Mack Fitzgerald enlisted in the Air Corps during World War II. He never thought he would end up a Prisoner of War.
“It's true that you relive your past in just a few minutes when you think you're going to die,” said Fitzgerald.
He flew to several places like England and Libya, but on his mission trip to Romania, he was told to fly at tree level to hit the oil refineries.
“The purpose to fly low-level was to make sure we hit the target,” said Fitzgerald.
He says out of 1,500 people who went on that trip only 110 survived. His aircraft managed to land in a wheat field.

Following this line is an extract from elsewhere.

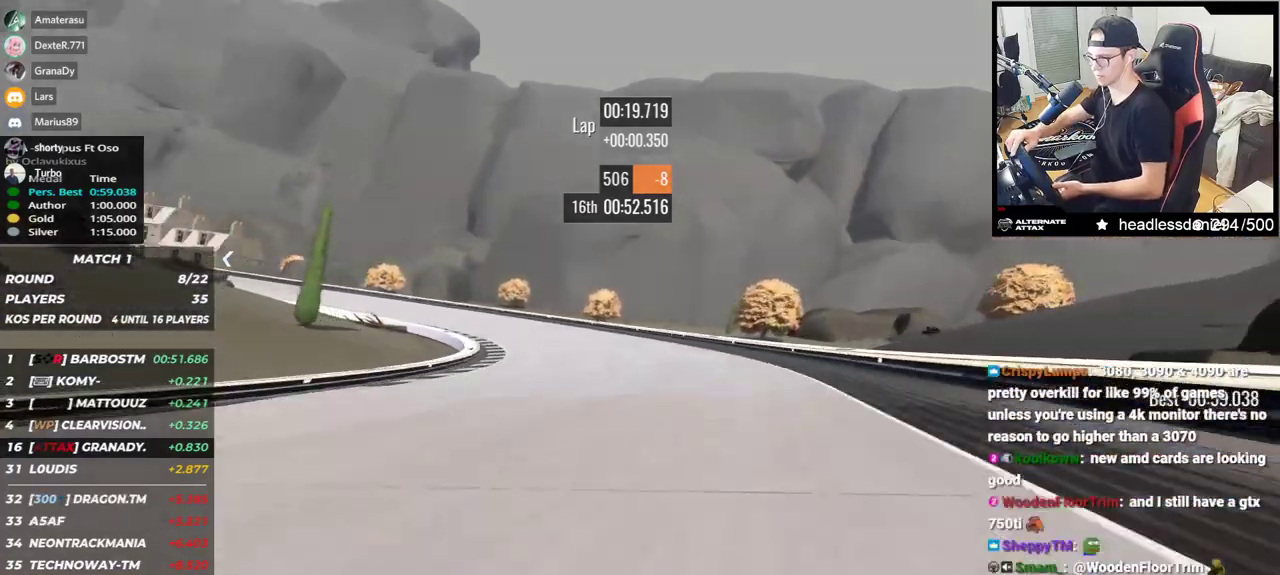
{"keys": ["left", "up"], "events": []}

“We pulled pumpkin vines right over the back of us so we couldn't be seen if they were searching, and sure enough, one of the Romanian soldiers walked toward us and right by me on my right side,” said Fitzgerald.
After hours of walking around to no avail, he says he turned himself in.
He was in a prison camp for about 13 months.
He said they weren’t abused or treated any differently than the Romanian soldiers, but they dug holes in the ground to try to tunnel out.
They would do anything to hide the sand, hiding it in the walls, and even stuffing it under their clothes.
“We would put it in pillowcases with a hole in it and go out and dribble it out as we walked,” said Fitzgerald.
Like many veterans, Fitzgerald wears his hat proudly.
On Friday, members of the Carl Vinson VA Medical Center will honor Prisoners of War and remember the nearly 83,000 men who are still missing.
Friday's event takes place at the Auditorium in the Carl Vinson VA Medical Center in Dublin. It starts at 1 p.m., and is open to the public, including all veterans and their families.